PROBLEM STATEMENT: Print the records below word for word, but leave out the pictures.

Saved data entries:
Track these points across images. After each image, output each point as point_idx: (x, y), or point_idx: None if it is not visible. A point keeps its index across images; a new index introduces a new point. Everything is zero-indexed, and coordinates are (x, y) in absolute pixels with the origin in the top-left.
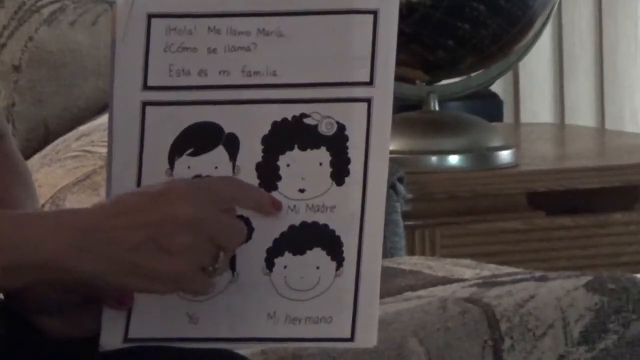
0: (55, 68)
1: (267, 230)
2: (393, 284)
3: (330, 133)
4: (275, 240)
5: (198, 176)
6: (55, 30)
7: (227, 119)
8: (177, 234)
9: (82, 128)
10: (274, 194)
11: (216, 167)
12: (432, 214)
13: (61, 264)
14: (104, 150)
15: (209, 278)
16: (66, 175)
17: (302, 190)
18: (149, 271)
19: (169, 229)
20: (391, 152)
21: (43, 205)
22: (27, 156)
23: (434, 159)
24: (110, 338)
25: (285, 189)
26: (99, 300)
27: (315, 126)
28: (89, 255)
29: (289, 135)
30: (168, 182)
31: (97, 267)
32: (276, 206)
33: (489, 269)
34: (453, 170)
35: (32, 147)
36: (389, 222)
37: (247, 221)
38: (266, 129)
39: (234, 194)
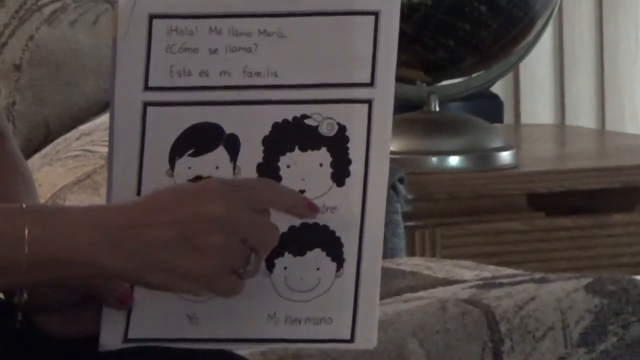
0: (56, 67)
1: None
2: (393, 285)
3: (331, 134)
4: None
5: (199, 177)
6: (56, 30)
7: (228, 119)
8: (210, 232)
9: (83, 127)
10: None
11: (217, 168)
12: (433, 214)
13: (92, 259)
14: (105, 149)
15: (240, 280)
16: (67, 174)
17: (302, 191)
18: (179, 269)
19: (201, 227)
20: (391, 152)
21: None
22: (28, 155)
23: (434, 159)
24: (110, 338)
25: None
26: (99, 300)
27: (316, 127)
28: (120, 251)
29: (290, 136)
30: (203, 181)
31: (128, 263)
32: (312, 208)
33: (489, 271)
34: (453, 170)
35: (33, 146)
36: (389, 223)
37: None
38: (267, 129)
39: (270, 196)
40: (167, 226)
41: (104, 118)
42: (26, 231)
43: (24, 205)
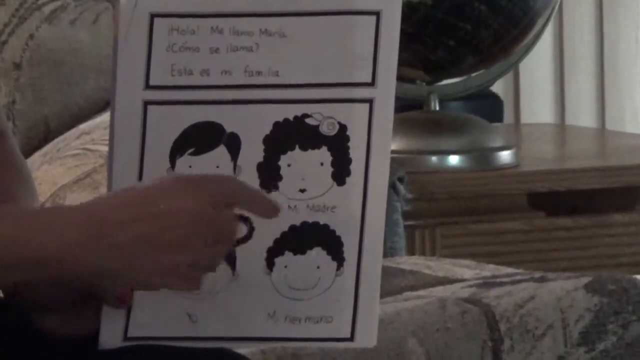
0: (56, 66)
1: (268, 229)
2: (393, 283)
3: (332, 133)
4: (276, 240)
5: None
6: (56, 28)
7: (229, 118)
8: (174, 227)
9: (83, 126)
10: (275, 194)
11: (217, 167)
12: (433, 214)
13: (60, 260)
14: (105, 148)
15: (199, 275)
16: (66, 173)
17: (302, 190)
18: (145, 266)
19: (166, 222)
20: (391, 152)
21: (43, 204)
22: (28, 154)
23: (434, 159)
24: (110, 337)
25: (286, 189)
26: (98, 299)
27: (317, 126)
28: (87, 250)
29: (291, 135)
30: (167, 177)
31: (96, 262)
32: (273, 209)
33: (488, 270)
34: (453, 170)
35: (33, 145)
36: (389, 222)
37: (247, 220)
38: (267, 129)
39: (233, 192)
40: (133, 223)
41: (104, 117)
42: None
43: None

ANSWER TO THE EXERCISE:
Track these points across images. After each image, output each point as point_idx: (x, y), or point_idx: None if it is not visible. A point keeps its index across images; a new index introduces a new point. Everything is zero-indexed, and coordinates are (x, y) in absolute pixels with the origin in the top-left.
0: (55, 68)
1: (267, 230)
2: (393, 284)
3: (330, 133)
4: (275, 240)
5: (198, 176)
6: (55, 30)
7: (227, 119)
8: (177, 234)
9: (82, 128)
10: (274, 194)
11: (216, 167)
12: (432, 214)
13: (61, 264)
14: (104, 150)
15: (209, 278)
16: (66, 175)
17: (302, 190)
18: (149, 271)
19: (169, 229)
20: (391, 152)
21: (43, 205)
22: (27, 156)
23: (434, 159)
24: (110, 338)
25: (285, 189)
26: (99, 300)
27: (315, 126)
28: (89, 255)
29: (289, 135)
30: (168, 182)
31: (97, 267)
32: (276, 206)
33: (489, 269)
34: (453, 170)
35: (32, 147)
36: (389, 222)
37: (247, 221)
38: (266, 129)
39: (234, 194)
0: (56, 67)
1: None
2: (393, 285)
3: (331, 134)
4: None
5: (199, 177)
6: (56, 30)
7: (228, 119)
8: (210, 232)
9: (83, 127)
10: None
11: (217, 168)
12: (433, 214)
13: (92, 259)
14: (105, 149)
15: (240, 280)
16: (67, 174)
17: (302, 191)
18: (179, 269)
19: (201, 227)
20: (391, 152)
21: None
22: (28, 155)
23: (434, 159)
24: (110, 338)
25: None
26: (99, 300)
27: (316, 127)
28: (120, 251)
29: (290, 136)
30: (203, 181)
31: (128, 263)
32: (312, 208)
33: (489, 271)
34: (453, 170)
35: (33, 146)
36: (389, 223)
37: None
38: (267, 129)
39: (270, 196)
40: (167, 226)
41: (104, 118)
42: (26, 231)
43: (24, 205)
0: (56, 66)
1: (268, 229)
2: (393, 283)
3: (332, 133)
4: (276, 240)
5: None
6: (56, 28)
7: (229, 118)
8: (174, 227)
9: (83, 126)
10: (275, 194)
11: (217, 167)
12: (433, 214)
13: (60, 260)
14: (105, 148)
15: (199, 275)
16: (66, 173)
17: (302, 190)
18: (145, 266)
19: (166, 222)
20: (391, 152)
21: (43, 204)
22: (28, 154)
23: (434, 159)
24: (110, 337)
25: (286, 189)
26: (98, 299)
27: (317, 126)
28: (87, 250)
29: (291, 135)
30: (167, 177)
31: (96, 262)
32: (273, 209)
33: (488, 270)
34: (453, 170)
35: (33, 145)
36: (389, 222)
37: (247, 220)
38: (267, 129)
39: (233, 192)
40: (133, 223)
41: (104, 117)
42: None
43: None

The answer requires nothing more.